Élégies de Duino, recueil de poèmes de R. M. Rilke, 1933. Dont est tiré le vers « être ici est une splendeur »

Être ici est une splendeur. Vie de Paula M. Becker, Marie Darrieussecq, éditions P.O.L, 2015

Kampf um Sichtbarkeit: https://www.smb.museum/museen-und-einrichtungen/alte-nationalgalerie/ausstellungen/detail/kampf-um-sichtbarkeit.html

Disappearing Union

Ce vendredi soir, rendez-vous au Clärchens Ballhaus, appellation hautement intraduisible, sinon par un très approximatif « la salle de bal de la p’tite Clara » qui ne vous dira rien. Ballhaus, c’est littéralement la maison du bal, une école pour apprendre le tango, le cha-cha-cha et en même temps un lieu populaire pour manger, boire, danser et se rencontrer. Ces établissements sont des institutions berlinoises, mi-bal de l’empereur à Vienne, mi-guinguette des bords de Marne.

C’est au fond d’une cour, dans le quartier de Mitte que Fritz Bühler a ouvert son local en 1913, avant de s’en aller mourir sur un champ de bataille peu après, loin des notes de musique et des jeunes filles en fleur. La salle lui a survécu : fermée par les nazis, elle re-ouvre dès 1945 dans la ville en ruine, elle perd de son lustre au fil des années, mais continue à accueillir des amoureux dans ses murs décrépis. Jusqu’en 2019 quand un promoteur rachète l’immeuble dans ce quartier où les prix grimpent plus vite que la valse fait tourner les couples de danseurs. L’association Disappearing Berlin (Berlin qui disparaît) en profite pour organiser une soirée avant la fermeture pour travaux. Des berlinois et des berlinoises dansent une dernière fois au son d’une musique mixée par un DJ dans la belle salle des miroirs. Ne pouvant pas me définir comme une fêtarde invétérée, mais néanmoins habituée à sautiller gaiement sur des airs de Claude François, je me mêle à eux sur la piste de danse. Il y a là des trentenaires branchés, des couples seuls au monde et des bandes d’amis en goguette. L’absence de jugement pratiquée à Berlin n’est pas le moindre de ses charmes.

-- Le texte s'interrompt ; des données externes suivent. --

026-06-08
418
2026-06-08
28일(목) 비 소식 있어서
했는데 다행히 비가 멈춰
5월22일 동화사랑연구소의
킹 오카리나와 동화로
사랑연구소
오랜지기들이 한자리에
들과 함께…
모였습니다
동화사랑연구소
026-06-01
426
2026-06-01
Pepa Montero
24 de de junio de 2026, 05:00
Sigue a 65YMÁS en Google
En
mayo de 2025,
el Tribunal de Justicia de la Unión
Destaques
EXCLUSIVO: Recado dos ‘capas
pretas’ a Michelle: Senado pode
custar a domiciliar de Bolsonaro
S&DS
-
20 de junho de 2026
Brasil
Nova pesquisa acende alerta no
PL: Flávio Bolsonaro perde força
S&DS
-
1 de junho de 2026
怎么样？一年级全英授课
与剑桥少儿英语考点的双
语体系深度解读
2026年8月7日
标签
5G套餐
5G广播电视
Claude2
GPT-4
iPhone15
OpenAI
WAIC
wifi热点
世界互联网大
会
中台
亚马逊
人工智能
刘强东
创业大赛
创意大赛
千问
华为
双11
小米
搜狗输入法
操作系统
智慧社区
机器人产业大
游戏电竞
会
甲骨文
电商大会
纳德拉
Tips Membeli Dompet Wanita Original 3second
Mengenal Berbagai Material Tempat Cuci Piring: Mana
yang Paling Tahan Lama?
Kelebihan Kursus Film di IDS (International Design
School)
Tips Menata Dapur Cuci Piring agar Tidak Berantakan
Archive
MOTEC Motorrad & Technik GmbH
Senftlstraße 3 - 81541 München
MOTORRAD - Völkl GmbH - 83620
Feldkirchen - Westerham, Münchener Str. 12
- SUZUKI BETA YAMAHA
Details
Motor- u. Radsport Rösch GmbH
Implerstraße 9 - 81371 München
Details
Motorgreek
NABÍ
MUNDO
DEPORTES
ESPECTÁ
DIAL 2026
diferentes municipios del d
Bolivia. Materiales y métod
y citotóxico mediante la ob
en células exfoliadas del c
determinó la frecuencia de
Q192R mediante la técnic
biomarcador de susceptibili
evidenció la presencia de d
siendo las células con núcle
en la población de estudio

C’est vite minuit et nous filons à la porte de Brandebourg, où des europhiles veulent dire au revoir aux Anglais, qui quittent l’union ce soir même. La petite foule rassemblée là entonne l’hymne à la joie et « ce n’est qu’un au revoir ». Des joueurs des cornemuses leur répondent tandis que nous agitons des petits drapeaux. Dans ce lieu symbole de toutes les guerres du 20ème siècle, je pense à ce peuple exaspérant. Le seul à repousser Hitler, le seul à ne jamais cesser de combattre. La petite île qui a libéré toute l’Europe de la barbarie et inventé le pudding tire sa révérence. Tristesse.

Nous ne pouvons pas retenir ce qui disparaît, ni les salles de bal, ni les unions défaites. Mais pour que nos enfants continuent à danser à Berlin, à Sienne, à Barcelone, à Prague, à Marseille et à Liverpool, il faut que la paix entre les peuples d’Europe dure encore longtemps.